Хочешь ли стяжать смирение? — Исполняй евангельские заповеди: вместе с ними будет вселяться в сердце твое, усваиваться ему, святое смирение, то есть свойства Господа нашего Иису­са Христа.

Начало смирения — нищета духа, средина преуспеяния в нем — превысший всякого ума и постижения мир Христов, конец и совершен­ство — любовь Христова.

Смирение никогда не гневается, не человекоугодничает, не предается печали, ничего не стра­шится.

Может ли предаться печали тот, кто заблагов­ременно признал себя достойным всякой скорби?

Может ли устрашиться бедствий тот, кто заб­лаговременно обрек себя на скорби, кто смот­рит на них, как на средство своего спасения?

Возлюбили угодники Божии слова благоразум­ного разбойника, который был распят близ Гос­пода. Они при скорбях своих обыкли говорить: Достойное по делам нашим восприемлем; помяни нас, Господи во царствии Твоем (Лк. 23:41—42). Всякую скорбь они встречают признанием, что они достойны ее (прп. авва Дорофей, Поучение 2).

Святой мир входит в сердца их за словами смирения! он приносит чашу духовного утеше­ния и к одру болящего, и в темницу к заключен­ному в ней, и к гонимому человеками, и к гони­мому бесами.

Чаша утешения приносится рукою смирения и распятому на кресте; мир может принести ему только оцет с желчию смешан (Мф. 27:34).

Смиренный неспособен иметь злобу и нена­висть: он не имеет врагов. Если кто из человеков причиняет ему обиды — он видит в этом челове­ке орудие правосудия или промысла Божия.

_ _ _ _

ЗАДАНИЕ
Согласуются ли с отрывком о смирении такие утверждения: (а) началом смирения названа нищета духа; (б) у смиренного человека много врагов; (в) угодникам Божиим полюбились слова разбойника? На каждое ответьте «да» или «нет» и дословно приведите решающие слова отрывка.

_ _ _ _

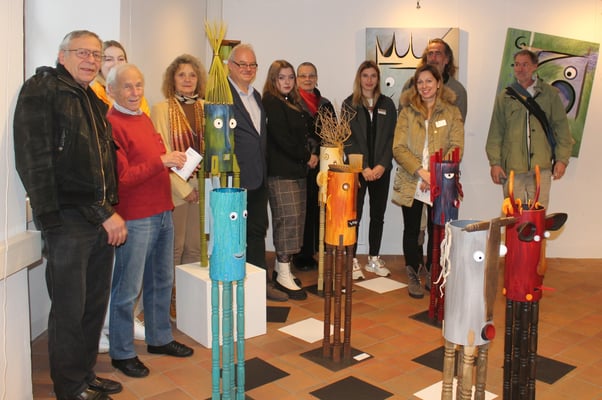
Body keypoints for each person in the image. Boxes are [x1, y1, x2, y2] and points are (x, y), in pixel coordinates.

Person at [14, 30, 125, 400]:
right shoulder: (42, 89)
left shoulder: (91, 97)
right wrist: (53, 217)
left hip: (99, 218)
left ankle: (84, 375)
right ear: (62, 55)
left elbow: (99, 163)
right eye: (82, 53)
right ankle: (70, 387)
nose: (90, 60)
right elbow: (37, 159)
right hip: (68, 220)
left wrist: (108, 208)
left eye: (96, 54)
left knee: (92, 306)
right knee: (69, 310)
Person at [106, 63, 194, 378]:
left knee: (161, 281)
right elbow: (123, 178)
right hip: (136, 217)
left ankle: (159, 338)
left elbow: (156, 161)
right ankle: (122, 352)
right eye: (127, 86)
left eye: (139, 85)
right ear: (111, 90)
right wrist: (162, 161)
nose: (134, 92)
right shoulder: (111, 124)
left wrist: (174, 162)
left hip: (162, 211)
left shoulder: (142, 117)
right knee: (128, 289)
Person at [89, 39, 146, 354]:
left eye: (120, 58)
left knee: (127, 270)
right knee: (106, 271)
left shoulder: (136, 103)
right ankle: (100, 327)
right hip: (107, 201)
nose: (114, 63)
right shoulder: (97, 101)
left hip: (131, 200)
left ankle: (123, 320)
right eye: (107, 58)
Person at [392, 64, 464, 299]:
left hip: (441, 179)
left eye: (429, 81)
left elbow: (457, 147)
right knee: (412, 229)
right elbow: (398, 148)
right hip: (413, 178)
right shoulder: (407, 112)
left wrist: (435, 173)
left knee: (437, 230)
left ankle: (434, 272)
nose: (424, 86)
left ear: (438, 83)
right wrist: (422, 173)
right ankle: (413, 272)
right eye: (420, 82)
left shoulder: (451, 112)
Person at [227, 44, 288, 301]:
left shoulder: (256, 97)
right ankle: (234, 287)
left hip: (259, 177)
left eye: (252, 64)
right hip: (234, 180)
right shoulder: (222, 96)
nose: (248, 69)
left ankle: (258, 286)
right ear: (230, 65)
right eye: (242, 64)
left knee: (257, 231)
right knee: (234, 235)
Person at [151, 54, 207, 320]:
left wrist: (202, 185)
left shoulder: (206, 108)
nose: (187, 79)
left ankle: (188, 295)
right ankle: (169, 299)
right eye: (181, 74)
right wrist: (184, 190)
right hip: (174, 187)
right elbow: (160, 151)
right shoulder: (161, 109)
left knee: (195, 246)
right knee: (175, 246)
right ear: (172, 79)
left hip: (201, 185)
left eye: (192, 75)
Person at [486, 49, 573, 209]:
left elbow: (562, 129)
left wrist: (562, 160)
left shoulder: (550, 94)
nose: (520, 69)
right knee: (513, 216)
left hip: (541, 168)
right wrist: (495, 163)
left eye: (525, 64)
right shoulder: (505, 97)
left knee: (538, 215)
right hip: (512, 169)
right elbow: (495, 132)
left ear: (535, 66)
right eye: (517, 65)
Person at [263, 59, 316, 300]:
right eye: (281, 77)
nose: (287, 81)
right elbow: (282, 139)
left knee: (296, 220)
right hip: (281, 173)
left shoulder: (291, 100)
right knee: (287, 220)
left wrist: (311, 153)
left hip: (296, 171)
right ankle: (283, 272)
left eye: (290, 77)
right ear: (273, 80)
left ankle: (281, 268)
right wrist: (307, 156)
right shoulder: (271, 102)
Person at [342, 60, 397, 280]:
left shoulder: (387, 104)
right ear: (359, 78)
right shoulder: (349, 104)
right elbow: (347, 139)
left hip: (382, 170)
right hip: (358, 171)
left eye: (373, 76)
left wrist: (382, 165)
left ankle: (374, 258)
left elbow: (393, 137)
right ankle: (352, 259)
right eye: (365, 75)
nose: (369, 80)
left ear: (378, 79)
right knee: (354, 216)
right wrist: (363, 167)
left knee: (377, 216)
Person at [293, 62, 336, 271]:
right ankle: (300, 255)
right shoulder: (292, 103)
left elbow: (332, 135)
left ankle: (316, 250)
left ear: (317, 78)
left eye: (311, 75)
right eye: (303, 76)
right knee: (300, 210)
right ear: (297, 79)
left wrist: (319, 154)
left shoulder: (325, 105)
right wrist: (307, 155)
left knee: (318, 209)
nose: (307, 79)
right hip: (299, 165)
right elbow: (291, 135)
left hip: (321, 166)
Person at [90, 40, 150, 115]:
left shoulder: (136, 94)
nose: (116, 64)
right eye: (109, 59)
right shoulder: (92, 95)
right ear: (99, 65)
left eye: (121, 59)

_ _ _ _

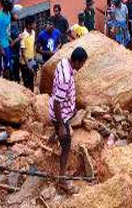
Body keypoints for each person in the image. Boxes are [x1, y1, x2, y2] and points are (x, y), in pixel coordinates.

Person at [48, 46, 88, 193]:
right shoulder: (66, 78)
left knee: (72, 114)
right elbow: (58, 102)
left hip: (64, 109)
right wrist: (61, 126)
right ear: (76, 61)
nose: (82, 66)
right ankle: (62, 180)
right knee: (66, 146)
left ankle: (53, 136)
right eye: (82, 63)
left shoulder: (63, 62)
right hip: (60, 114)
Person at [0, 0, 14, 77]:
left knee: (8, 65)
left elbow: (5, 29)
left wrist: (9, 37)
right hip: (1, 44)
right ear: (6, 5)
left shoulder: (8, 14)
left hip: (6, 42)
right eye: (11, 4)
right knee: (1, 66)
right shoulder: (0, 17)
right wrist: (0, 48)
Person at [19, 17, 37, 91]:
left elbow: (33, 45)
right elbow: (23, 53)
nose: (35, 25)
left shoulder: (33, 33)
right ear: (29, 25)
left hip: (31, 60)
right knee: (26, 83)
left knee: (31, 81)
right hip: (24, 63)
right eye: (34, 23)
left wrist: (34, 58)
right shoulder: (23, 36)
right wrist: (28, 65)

_ _ _ _

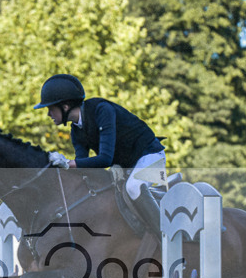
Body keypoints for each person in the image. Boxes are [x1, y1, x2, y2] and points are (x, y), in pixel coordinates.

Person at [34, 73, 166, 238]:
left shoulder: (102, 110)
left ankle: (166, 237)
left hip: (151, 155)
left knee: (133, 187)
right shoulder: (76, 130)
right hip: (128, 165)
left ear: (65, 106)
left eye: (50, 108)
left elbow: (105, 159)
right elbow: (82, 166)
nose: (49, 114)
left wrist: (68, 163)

_ _ _ _

РЕЗУЛЬТАТ ВЫПОЛНЕНИЯ
(а) Да: «Начало смирения — нищета духа».
(б) Нет: «он не имеет врагов».
(в) Да: «Возлюбили угодники Божии слова».